START SOURCE MATERIAL

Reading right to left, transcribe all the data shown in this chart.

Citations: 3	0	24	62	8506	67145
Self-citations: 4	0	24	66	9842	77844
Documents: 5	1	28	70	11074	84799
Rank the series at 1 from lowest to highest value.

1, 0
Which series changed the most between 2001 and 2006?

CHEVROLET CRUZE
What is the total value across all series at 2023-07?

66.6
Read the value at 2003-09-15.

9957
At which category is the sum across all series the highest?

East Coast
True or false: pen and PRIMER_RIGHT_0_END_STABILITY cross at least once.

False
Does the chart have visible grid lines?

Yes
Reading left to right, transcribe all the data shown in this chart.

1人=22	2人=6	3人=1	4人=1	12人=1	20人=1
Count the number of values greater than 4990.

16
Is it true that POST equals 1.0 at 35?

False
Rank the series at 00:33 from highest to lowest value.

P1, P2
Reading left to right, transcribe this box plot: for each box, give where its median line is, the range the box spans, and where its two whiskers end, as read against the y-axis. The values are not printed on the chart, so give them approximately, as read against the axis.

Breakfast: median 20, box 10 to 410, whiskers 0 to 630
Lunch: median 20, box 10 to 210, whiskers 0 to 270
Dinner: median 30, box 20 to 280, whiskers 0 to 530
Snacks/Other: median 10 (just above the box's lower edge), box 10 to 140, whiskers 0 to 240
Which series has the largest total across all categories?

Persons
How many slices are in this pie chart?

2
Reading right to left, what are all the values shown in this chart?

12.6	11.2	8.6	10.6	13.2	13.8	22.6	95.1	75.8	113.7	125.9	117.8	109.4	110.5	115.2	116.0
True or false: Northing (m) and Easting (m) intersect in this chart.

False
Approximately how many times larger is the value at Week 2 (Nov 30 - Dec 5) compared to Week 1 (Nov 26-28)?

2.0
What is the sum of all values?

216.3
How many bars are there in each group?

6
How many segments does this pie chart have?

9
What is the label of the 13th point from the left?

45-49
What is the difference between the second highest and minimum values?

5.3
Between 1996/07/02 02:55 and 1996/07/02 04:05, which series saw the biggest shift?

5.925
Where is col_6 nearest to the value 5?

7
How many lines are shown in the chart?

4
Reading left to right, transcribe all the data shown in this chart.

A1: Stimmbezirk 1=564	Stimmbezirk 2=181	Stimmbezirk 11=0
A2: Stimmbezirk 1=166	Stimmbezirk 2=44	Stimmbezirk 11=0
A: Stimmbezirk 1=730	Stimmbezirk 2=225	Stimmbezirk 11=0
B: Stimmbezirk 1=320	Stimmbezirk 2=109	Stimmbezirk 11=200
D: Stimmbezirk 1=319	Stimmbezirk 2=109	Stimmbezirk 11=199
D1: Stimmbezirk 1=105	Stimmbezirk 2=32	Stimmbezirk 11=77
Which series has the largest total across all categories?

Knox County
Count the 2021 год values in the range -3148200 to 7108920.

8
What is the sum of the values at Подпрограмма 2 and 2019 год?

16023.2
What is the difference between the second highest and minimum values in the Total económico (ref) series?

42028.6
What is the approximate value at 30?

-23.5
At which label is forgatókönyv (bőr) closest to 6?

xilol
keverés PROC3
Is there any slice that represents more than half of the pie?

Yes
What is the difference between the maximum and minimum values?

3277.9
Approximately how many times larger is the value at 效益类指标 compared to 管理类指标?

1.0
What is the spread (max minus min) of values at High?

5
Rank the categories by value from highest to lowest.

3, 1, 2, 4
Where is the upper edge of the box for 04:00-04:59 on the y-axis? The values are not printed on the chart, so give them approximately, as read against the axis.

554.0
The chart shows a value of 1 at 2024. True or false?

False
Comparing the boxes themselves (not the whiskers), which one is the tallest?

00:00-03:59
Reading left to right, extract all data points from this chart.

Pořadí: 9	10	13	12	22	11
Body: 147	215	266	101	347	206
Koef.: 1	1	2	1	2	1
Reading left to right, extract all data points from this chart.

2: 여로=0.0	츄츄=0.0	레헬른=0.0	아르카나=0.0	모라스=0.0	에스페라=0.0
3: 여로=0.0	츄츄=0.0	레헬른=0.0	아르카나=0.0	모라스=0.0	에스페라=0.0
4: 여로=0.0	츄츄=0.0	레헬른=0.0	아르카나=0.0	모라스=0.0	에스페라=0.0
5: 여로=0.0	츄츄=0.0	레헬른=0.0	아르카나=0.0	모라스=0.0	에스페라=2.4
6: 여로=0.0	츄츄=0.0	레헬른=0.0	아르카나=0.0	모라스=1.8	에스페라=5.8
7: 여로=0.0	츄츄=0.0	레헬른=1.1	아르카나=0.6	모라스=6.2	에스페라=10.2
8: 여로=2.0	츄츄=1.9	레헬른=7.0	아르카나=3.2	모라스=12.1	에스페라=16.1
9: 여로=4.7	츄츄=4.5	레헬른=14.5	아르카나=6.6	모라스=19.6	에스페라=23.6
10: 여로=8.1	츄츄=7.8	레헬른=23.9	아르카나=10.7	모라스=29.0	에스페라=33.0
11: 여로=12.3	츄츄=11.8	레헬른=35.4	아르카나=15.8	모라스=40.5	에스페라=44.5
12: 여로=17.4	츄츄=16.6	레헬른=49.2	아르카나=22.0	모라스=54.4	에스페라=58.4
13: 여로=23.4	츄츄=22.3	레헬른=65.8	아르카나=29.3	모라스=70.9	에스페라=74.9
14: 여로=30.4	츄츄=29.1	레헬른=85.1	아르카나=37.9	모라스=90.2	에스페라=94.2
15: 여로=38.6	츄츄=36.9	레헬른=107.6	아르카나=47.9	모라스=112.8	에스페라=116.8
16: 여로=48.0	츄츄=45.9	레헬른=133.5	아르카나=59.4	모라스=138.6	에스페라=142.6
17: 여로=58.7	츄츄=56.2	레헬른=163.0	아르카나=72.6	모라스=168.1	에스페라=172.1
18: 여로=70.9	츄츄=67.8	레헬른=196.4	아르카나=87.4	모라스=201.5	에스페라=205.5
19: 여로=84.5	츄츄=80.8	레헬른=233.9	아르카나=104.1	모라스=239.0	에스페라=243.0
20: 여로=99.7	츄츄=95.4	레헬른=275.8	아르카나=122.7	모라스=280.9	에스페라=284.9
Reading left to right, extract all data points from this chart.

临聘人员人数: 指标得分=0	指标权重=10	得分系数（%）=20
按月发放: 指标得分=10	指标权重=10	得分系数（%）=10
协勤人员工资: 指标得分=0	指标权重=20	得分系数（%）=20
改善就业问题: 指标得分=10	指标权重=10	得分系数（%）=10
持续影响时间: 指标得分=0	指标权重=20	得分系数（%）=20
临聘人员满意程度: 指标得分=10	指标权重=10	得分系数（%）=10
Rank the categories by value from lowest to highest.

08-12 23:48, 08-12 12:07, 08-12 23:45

END SOURCE MATERIAL

**ABOUT THIS TASK:**
Could you repeat the records word for word, starting at their very first line and ending at the line that contains "Which series changed", with both of those lines included?

**SOLUTION TO THIS EXERCISE:**
Reading right to left, transcribe all the data shown in this chart.

Citations: 3	0	24	62	8506	67145
Self-citations: 4	0	24	66	9842	77844
Documents: 5	1	28	70	11074	84799
Rank the series at 1 from lowest to highest value.

1, 0
Which series changed the most between 2001 and 2006?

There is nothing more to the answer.